__WHAT IS NEEDED__: Write out the entries below exactly. End with the line that contains "- pen [368,852,467,873]".
****
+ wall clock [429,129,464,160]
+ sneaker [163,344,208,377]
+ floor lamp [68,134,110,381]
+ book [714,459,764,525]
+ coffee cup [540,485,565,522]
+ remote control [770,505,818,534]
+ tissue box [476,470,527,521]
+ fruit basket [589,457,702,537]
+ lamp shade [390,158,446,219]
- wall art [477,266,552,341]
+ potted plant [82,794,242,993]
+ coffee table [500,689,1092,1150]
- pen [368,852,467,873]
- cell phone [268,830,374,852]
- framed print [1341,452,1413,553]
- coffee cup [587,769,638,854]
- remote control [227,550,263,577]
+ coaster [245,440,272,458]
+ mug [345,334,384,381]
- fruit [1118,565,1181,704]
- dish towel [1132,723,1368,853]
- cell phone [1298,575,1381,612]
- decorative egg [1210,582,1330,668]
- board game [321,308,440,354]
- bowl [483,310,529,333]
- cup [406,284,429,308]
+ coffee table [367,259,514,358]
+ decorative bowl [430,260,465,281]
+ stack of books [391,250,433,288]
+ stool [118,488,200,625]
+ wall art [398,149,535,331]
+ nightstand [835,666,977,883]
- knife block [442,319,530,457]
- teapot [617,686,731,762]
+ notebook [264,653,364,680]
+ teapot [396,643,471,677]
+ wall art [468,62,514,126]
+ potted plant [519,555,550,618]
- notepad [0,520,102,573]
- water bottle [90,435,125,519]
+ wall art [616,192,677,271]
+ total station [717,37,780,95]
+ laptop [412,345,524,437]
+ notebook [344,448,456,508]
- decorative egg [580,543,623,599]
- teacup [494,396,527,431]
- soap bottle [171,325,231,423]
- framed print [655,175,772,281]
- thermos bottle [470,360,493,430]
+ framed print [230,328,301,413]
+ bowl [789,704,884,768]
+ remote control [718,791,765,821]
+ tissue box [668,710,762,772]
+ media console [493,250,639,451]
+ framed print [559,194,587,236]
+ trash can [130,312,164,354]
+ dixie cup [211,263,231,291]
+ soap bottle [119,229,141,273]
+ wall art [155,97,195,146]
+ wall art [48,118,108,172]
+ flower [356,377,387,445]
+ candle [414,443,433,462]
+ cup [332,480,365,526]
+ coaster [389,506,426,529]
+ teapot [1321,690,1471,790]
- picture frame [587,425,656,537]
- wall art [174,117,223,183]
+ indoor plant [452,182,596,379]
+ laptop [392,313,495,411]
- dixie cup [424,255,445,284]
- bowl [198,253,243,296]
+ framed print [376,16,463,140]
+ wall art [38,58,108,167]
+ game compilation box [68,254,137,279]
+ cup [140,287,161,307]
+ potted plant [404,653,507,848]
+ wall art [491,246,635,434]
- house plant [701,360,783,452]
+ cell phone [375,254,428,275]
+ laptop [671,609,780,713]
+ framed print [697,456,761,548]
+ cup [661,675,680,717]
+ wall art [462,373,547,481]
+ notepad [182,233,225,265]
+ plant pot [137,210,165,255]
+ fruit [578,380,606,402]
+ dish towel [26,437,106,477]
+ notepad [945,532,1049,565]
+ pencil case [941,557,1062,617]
****
__FINISHED EXERCISE__:
+ wall clock [429,129,464,160]
+ sneaker [163,344,208,377]
+ floor lamp [68,134,110,381]
+ book [714,459,764,525]
+ coffee cup [540,485,565,522]
+ remote control [770,505,818,534]
+ tissue box [476,470,527,521]
+ fruit basket [589,457,702,537]
+ lamp shade [390,158,446,219]
- wall art [477,266,552,341]
+ potted plant [82,794,242,993]
+ coffee table [500,689,1092,1150]
- pen [368,852,467,873]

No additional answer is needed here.